Lelia Judson Tuttle (May 12, 1878 – November 8, 1967) was an American educator and missionary in China. She was chair of the English literature department at McTyeire Institute in Shanghai from 1910 to 1926, and dean of women at Soochow University from 1926 until 1941.

==Early life and education==
Tuttle was born in Caldwell County, North Carolina, the youngest of at least eleven children of Benedict Marcus Tuttle and Mary Anne Elizabeth Cochrane Tuttle. Her eldest brother, Herndon Tuttle, was a friend of Charlie Soong, giving her an early connection to Chinese Methodists.

She graduated from the North Carolina State Normal and Industrial College in Greensboro (now UNC-Greensboro) in 1900, and earned a master's degree from Teachers College, Columbia University in 1906. She trained for mission work at Scarritt College for Christian Workers in Kansas City.
==Career==
Tuttle taught at Davenport College in North Carolina from 1902 to 1904. She went to China as a Methodist missionary in 1909. She was head of the English literature department at McTyeire Institute in Shanghai until 1926, when she became dean of women at Soochow University. She left China in 1941.

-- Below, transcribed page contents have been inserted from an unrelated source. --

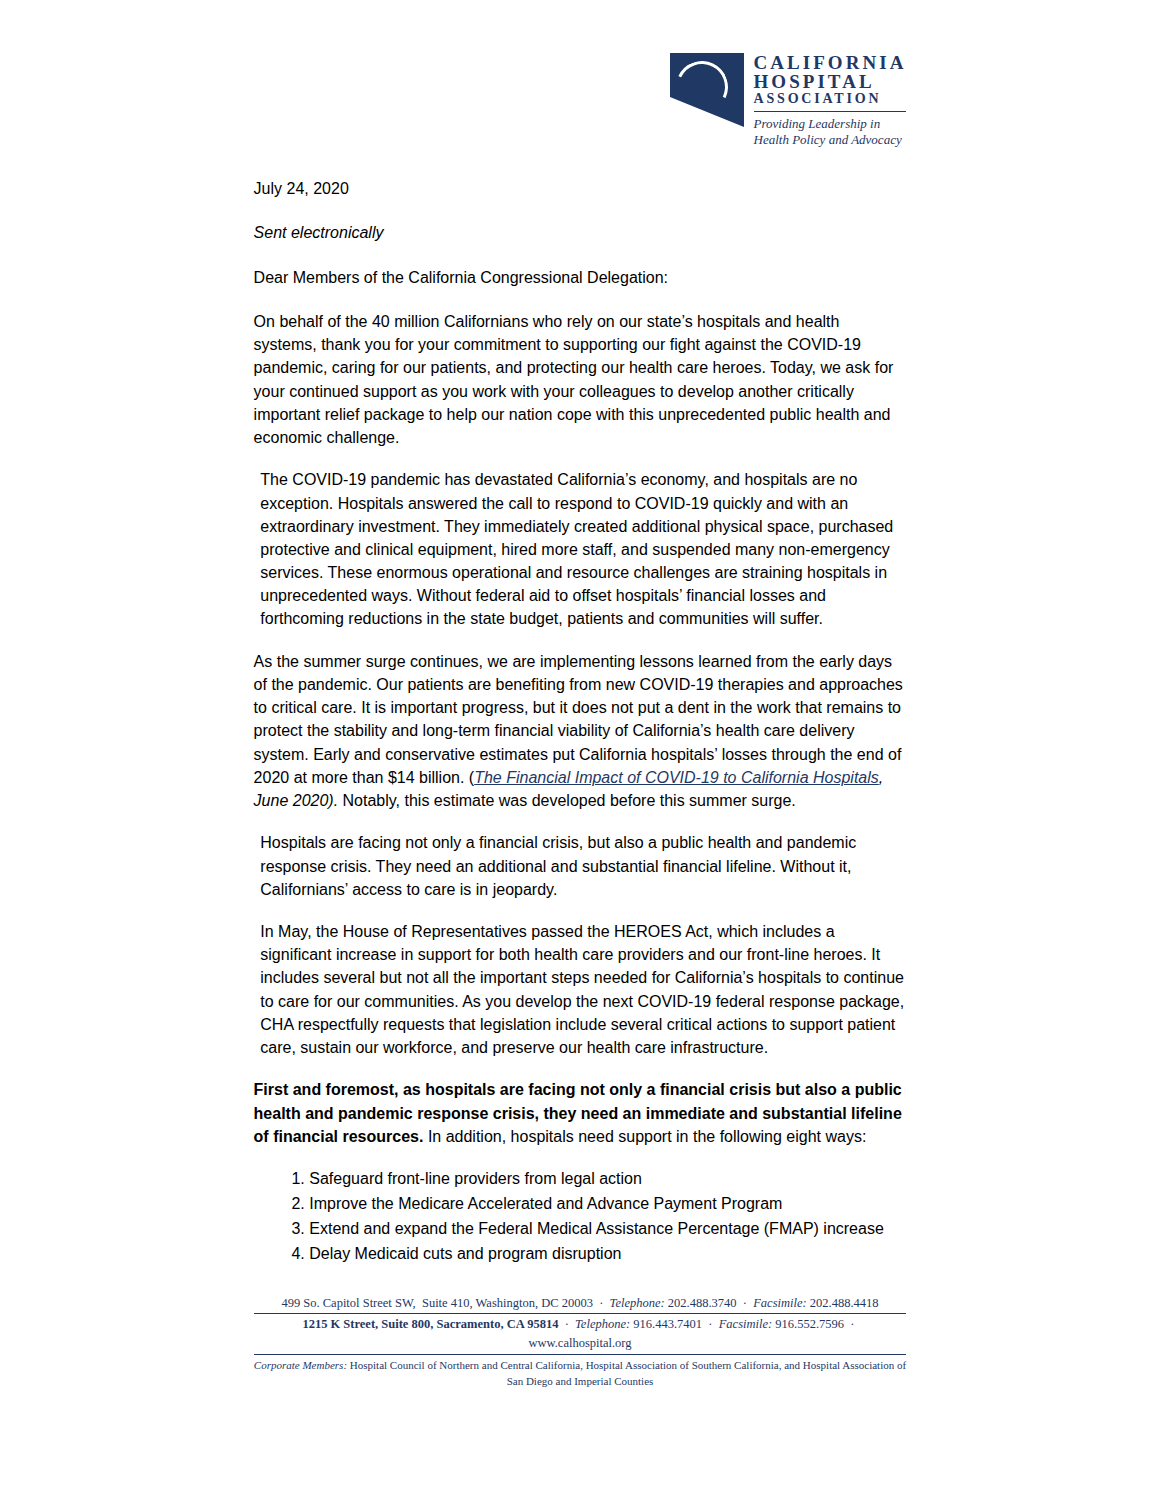CALIFORNIA
HOSPITAL
ASSOCIATION
Providing Leadership in
Health Policy and Advocacy
July 24, 2020
Sent electronically
Dear Members of the California Congressional Delegation:
On behalf of the 40 million Californians who rely on our state’s hospitals and health systems, thank you for your commitment to supporting our fight against the COVID-19 pandemic, caring for our patients, and protecting our health care heroes. Today, we ask for your continued support as you work with your colleagues to develop another critically important relief package to help our nation cope with this unprecedented public health and economic challenge.
The COVID-19 pandemic has devastated California’s economy, and hospitals are no exception. Hospitals answered the call to respond to COVID-19 quickly and with an extraordinary investment. They immediately created additional physical space, purchased protective and clinical equipment, hired more staff, and suspended many non-emergency services. These enormous operational and resource challenges are straining hospitals in unprecedented ways. Without federal aid to offset hospitals’ financial losses and forthcoming reductions in the state budget, patients and communities will suffer.
As the summer surge continues, we are implementing lessons learned from the early days of the pandemic. Our patients are benefiting from new COVID-19 therapies and approaches to critical care. It is important progress, but it does not put a dent in the work that remains to protect the stability and long-term financial viability of California’s health care delivery system. Early and conservative estimates put California hospitals’ losses through the end of 2020 at more than $14 billion. (The Financial Impact of COVID-19 to California Hospitals, June 2020). Notably, this estimate was developed before this summer surge.
Hospitals are facing not only a financial crisis, but also a public health and pandemic response crisis. They need an additional and substantial financial lifeline. Without it, Californians’ access to care is in jeopardy.
In May, the House of Representatives passed the HEROES Act, which includes a significant increase in support for both health care providers and our front-line heroes. It includes several but not all the important steps needed for California’s hospitals to continue to care for our communities. As you develop the next COVID-19 federal response package, CHA respectfully requests that legislation include several critical actions to support patient care, sustain our workforce, and preserve our health care infrastructure.
First and foremost, as hospitals are facing not only a financial crisis but also a public health and pandemic response crisis, they need an immediate and substantial lifeline of financial resources. In addition, hospitals need support in the following eight ways:
Safeguard front-line providers from legal action
Improve the Medicare Accelerated and Advance Payment Program
Extend and expand the Federal Medical Assistance Percentage (FMAP) increase
Delay Medicaid cuts and program disruption
499 So. Capitol Street SW, Suite 410, Washington, DC 20003 · Telephone: 202.488.3740 · Facsimile: 202.488.4418
1215 K Street, Suite 800, Sacramento, CA 95814 · Telephone: 916.443.7401 · Facsimile: 916.552.7596 · www.calhospital.org
Corporate Members: Hospital Council of Northern and Central California, Hospital Association of Southern California, and Hospital Association of San Diego and Imperial Counties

Tuttle spoke about her experiences in China to community and church groups on her furlough visits to North Carolina, and in her later years. In 1956, she gave 168 acres of land in Caldwell County to the Tuttle Forest Foundation. The Tuttle Educational State Forest is named for her.
==Personal life==
Tuttle died in 1967, at the age of 89, in Caldwell County. Twenty boxes of her papers and artifacts from China are held by the special collections library at UNC-Greensboro. Her family has made additions to the collection in recent years. One of her nieces, Worth Tuttle Hedden, was a novelist.